● What to do
(1) Return the zoning ordinance excerpt word for word, from "The machine shall be secured" to "of any roadway.".
(2) Using the zoning ordinance excerpt, answer each question:
(a) How far from the edge of the cartway must an outdoor newspaper vending machine be placed, at minimum?
(b) What is the smallest lot area that qualifies a property for transferable development rights?
(c) For what minimum length must a stream corridor property have frontage on the named creeks?
(3) Continue the zoning ordinance excerpt on vending machines and transferable development rights from its last line.

** BEGIN Text segment **

Vending and service machines are permitted as accessory uses in all zoning districts; provided, however, that no service or vending machine shall be permitted outside a completely enclosed building, except as permitted below.
B. 
Newspaper and news/sales material vending machines may be outside an enclosed building only where the following conditions are met:
(1) 
A permit shall be required for all such machines to be located outside an enclosed building.
(2) 
The machine shall be secured to a concrete pad or other suitable permanent and secure base.
(3) 
The machine shall be located a minimum of 10 feet from the edge of the cartway and shall not be located within the right-of-way of any roadway.
(4) 
The machine shall be located so that it does not interfere with clear sight distance.
(5) 
The machine shall not be located within any parking area that is needed to meet parking requirements.
(6) 
The machine shall not interfere with safe pedestrian flow or access.
(7) 
The machine must be properly maintained so that it is secured to its pad, operating properly and free of debris, graffiti and vandalism.
(8) 
Prior to the placement of any machines, the person placing the machine must secure the written permission of the property owner wherein the machine is to be placed.
[Added 12-7-1999 by Ord. No. 280]
A. 
Transferable development rights (TDR's) are available to owners of properties meeting all the following criteria:
(1) 
A minimum lot area of five acres.
(2) 
The lot may not be a flag lot or a lane lot.
(3) 
The lot must be capable of subdivision or land development.
(a) 
Properties that are fully developed or developed in a way that would prohibit further development or subdivision are not eligible.
(b) 
An applicant for TDR use must demonstrate to the satisfaction of the Township that the land from which TDR's are to be transferred could be developed or subdivided in accordance with applicable zoning, subdivision and land development ordinance requirements.[1]
[1]
Editor's Note: See Ch. 153, Subdivision and Land Development.
(4) 
The lot must be owned by private groups or individuals, not by governments or utilities. Properties owned by Township, county, state or federal governments or the school district are not eligible.
(5) 
The lot must be located in one of the following zoning districts: R-1, R-1a or C-3, but R-1 and R-1a are sending districts only.
[Amended 9-21-2004 by Ord. No. 319]
B. 
Specific criteria that must be met by all TDR sending properties. In addition to meeting all of the general criteria, properties eligible to send TDR's must also meet at least one of the following specific criteria:
(1) 
Open-space-plan-designated properties. Property shown on the Township's 1998 Open Space Plan, as amended, and listed as "Properties Meeting Open Space Goals" on the Preservation Plan Map.
(2) 
Stream corridor properties. Properties with frontage on the Neshaminy Creek, Pine Run Creek or Cooks Run for a length of not less than 300 feet.
(3) 
Farmland. Land must be actively farmed for horticulture, field crops or livestock; or the property must be in the Township's Agriculture Security District.
C. 
Number of TDR's available to TDR sending properties.
(1)

** END Text segment **
** BEGIN Supplied information **

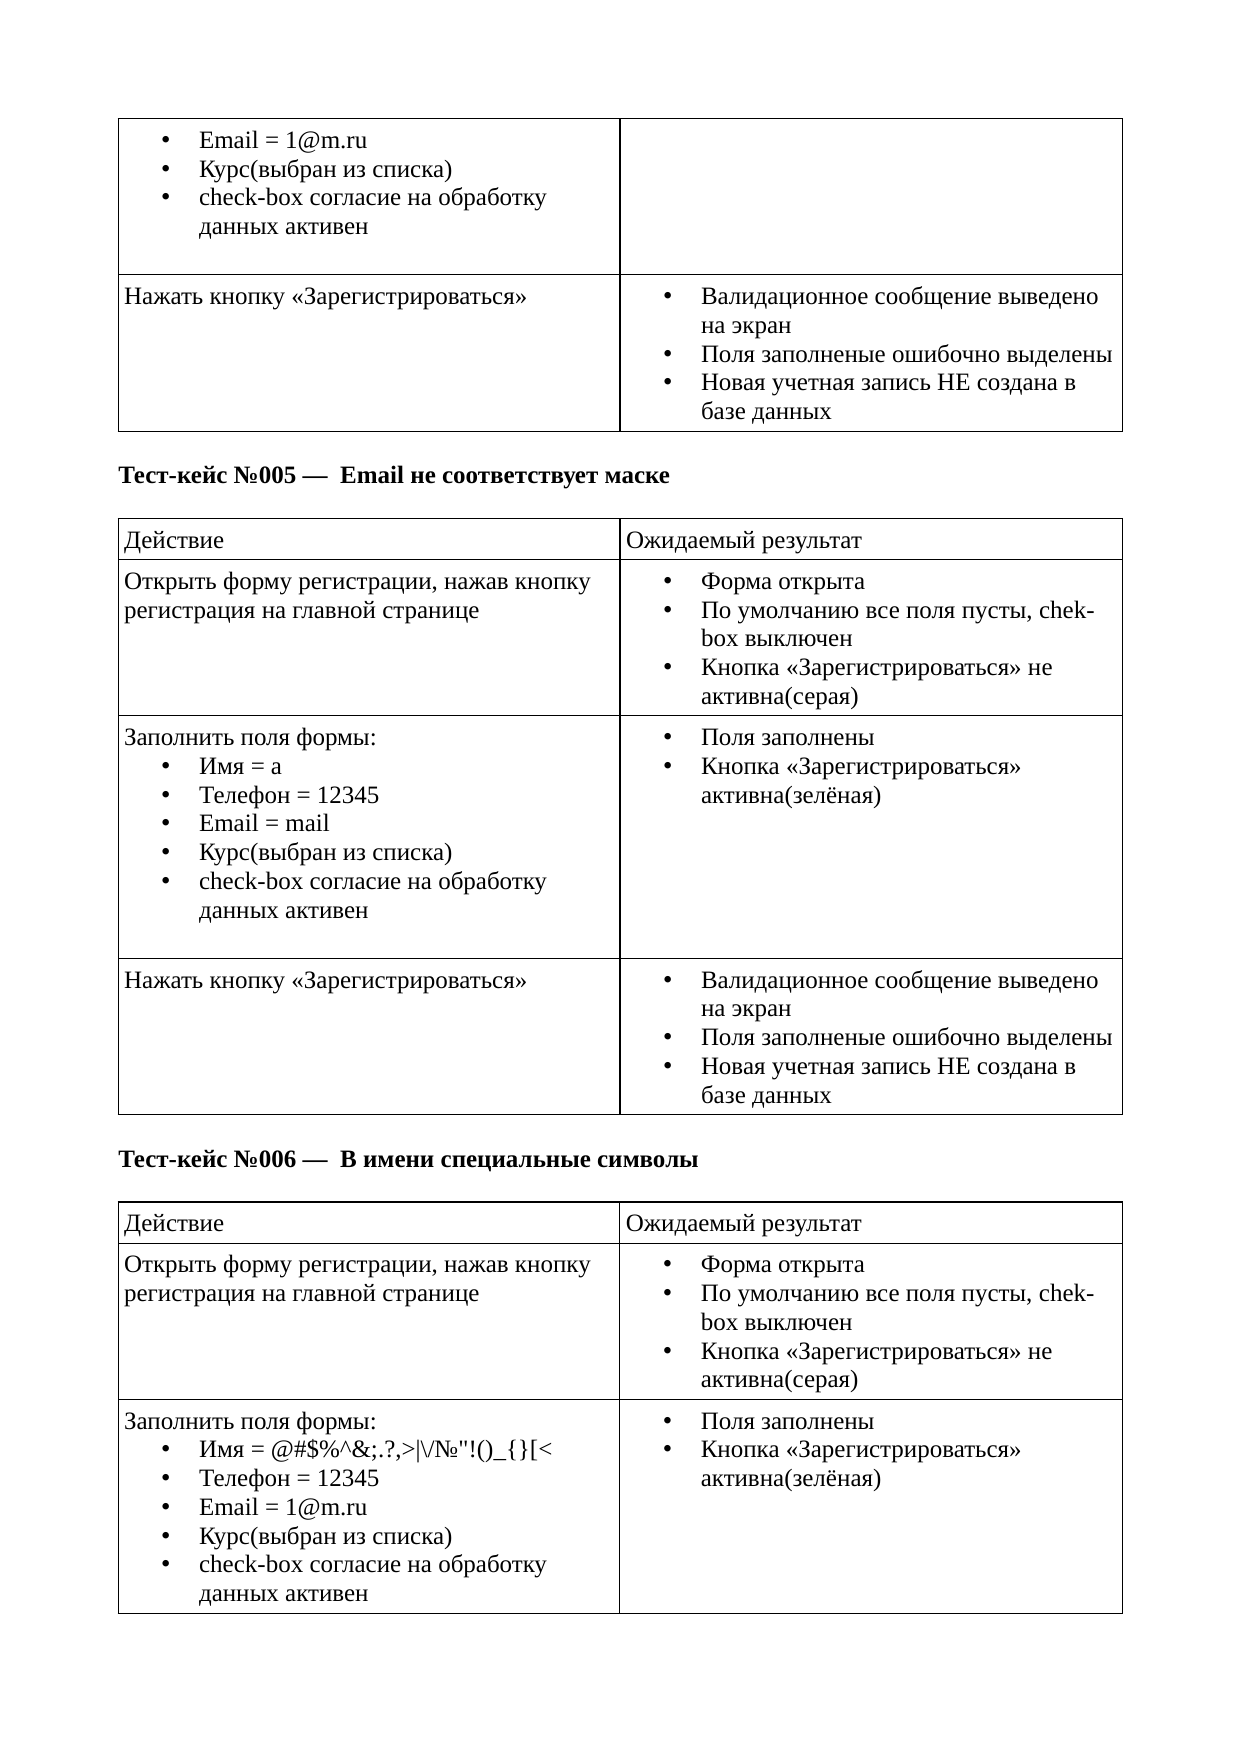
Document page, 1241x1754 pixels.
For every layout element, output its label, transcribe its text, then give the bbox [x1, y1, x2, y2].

** END Supplied information **

● Results by task
(1)
The machine shall be secured to a concrete pad or other suitable permanent and secure base.
(3) 
The machine shall be located a minimum of 10 feet from the edge of the cartway and shall not be located within the right-of-way of any roadway.

(2)
(a) 10 feet
(b) Five acres
(c) 300 feet

(3)
"Lot area" is defined as excluding the right-of-way of any street and any utility easements. For each dwelling unit located on the lot, subtract one TDR from the total number calculated.
(2) 
Number of TDR's available:
(a) 
R-la District: 0.6 TDR per acre of lot area.
(b) 
R-1 District: 1.1 TDR's per acre of lot area.
(c) 
C-3 District: 10 TDR's per acre of lot area.
D. 
No transferable development rights are available for the following properties:
(1) 
Properties owned by Township, county, state or federal governments or the school district or a utility.
(2) 
Properties on which an easement or other restriction in a deed or other document has been granted to any program or agency, or to any person, partnership, corporation or other legal entity that restricts development.
(3) 
Lots or properties from which all of the development rights have already been sold or transferred.
(4) 
Properties which have been restricted from development by the terms or conditions of an approved development plan, subdivision approval or other agreement that restricts the property from further development.
(5) 
Land within the ultimate right-of-way of existing roads.
(6) 
Lots or properties or portions of lots or properties which have been designated and used to meet the open space or resource protection or recreational requirements of a subdivision or land development plan.
E. 
The development rights may be issued and transferred or sold to a person, corporation, partnership or other legal entity so designated by the landowner pursuant to the following:
(1) 
The submission to the Township Zoning Officer of an agreement of sale for said rights, duly executed by the parties.
(2)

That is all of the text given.